La première fois que j’ai vu une pièce de Pina, c’était au festival de Nancy que dirigeait Jack Lang. Années 70. Café Muller. Elle-même dansait, aveuglement. Je crois que j’ai pensé à la folie. A l’érotisme aussi, au désespoir. Café Muller, je l’ai revu plus tard. Et ce soir, j’ai l’impression que je n’ai rien oublié, aucun geste, aucune étreinte.
Mon second souvenir : Pina passe devant l’entrée des Trottoirs de Buenos Aires avec son second mari, leur bébé dans les bras, et son agent, Thomas Erdoz, ce grand bipède au crâne chauve. Ce soir-là, je tiens la caisse. Elle hésite à entrer. Ils hésitent. Je m’avance et les invite à assister au spectacle. Ils s’asseyent. Sur la petite scène, joue le mythique Sexteto Mayor, avec ses deux vieux bandonéonistes inspirés, José Libertella et Luis Stazo. Ils jouent Gardel, Piazolla, Mores y Discépolo. Les yeux de Pina ne les quittent pas. Tous quatre écoutent, silencieusment. Puis ils se lèvent et s'en vont. Elle me fait un signe de la main.
Avignon, années 80 : la nuit n’est pas encore tombée, nous dînons avec Daniel Dobbels et Dominique Mercy à l’ombre du Palais des Papes. Les voix douces de Daniel et de Dominique, leur complicité. La compagnie de Pina va danser « Nelken » au Théâtre municipal.

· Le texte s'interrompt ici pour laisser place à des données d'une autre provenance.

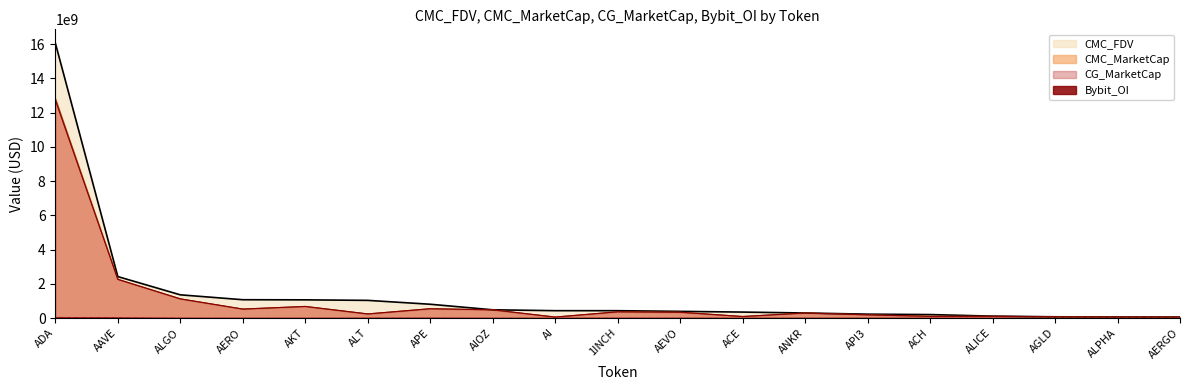

Reading left to right, what are all the values shown in this chart?

CMC_MarketCap: 1INCH=363035252.5	AAVE=2260232907.5	ACE=88277801.7	ACH=99512655.0	ADA=12841233924.4	AERGO=50208627.2	AEVO=338122427.8	AGLD=71855478.7	AI=55830256.0	AIOZ=478694487.0	AKT=677002713.0	AERO=523208238.0	ALGO=1119176187.7	ALICE=101977078.0	ALPHA=55679089.0	ALT=238674788.0	ANKR=293364377.6	APE=543277991.0	API3=186172711.0
CMC_FDV: 1INCH=428622660.2	AAVE=2421610283.3	ACE=347376544.8	ACH=201215608.3	ADA=16069109940.2	AERGO=56414187.9	AEVO=388131965.5	AGLD=71855478.7	AI=429217510.1	AIOZ=480757236.6	AKT=1062191687.8	AERO=1069554284.7	ALGO=1355579022.3	ALICE=110562737.0	ALPHA=62084613.2	ALT=1031682877.9	ANKR=293364377.6	APE=804832937.6	API3=225453514.7
CG_MarketCap: 1INCH=363673549.0	AAVE=2260680669.0	ACE=88457196.0	ACH=99512655.0	ADA=12736556979.0	AERGO=50192685.0	AEVO=338170609.0	AGLD=71837891.0	AI=55830256.0	AIOZ=478694487.0	AKT=677002713.0	AERO=523208238.0	ALGO=1119434559.0	ALICE=101977078.0	ALPHA=55679089.0	ALT=238674788.0	ANKR=293497941.0	APE=543277991.0	API3=186172711.0
Bybit_OI: 1INCH=6952499.0	AAVE=31483663.0	ACE=1266008.0	ACH=2119864.0	ADA=53866672.0	AERGO=1862265.0	AEVO=5297758.0	AGLD=1183561.0	AI=1906176.0	AIOZ=1948344.0	AKT=2141857.0	AERO=2545956.0	ALGO=6656478.0	ALICE=2683677.0	ALPHA=936422.0	ALT=6813317.0	ANKR=3944857.0	APE=10469928.0	API3=3304858.0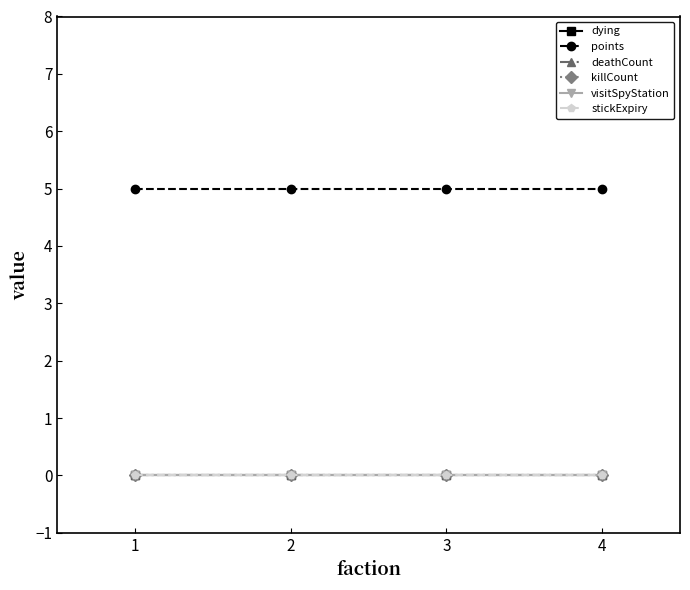

True or false: visitSpyStation has more than 0 points higher than both neighbors.

False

Des années plus tard, je déjeune avec Thomas Erdoz, qui accompagne Carolyn Carlson au Japon, au restaurant le Foujita, à l’Institut Franco-Japonais du Kansaï, à Kyoto. Nous reparlons de la soirée aux trottoirs et Thomas me confie que c’est après celle-ci que Pina a commencé à concevoir « Bandoneon ».
Les mots qui me reviennent. De Pina : « dance is love », d’une de ses danseuses : « elle voyait tout les yeux fermés », de Pina encore : « A quoi aspirons-nous ? », « Quel est ce désir ardent ? » ( les derniers mots du films de Wim Wenders.)
J’ai beaucoup aimé les danses de Susan Buirge, de Merce Cunningham, d'Odile Duboc. j’ai adoré voir, revoir et revoir encore Einstein on the beach de Bob Wilson et Phil Glass, certaines chorégraphies de Dominique Bagouet et de Mark Tompkins. Les lignes tracées par Lucinda Childs m'ont enchanté. Mais je crois que rien ne peut se comparer à la danse de Pina Bausch. Rien.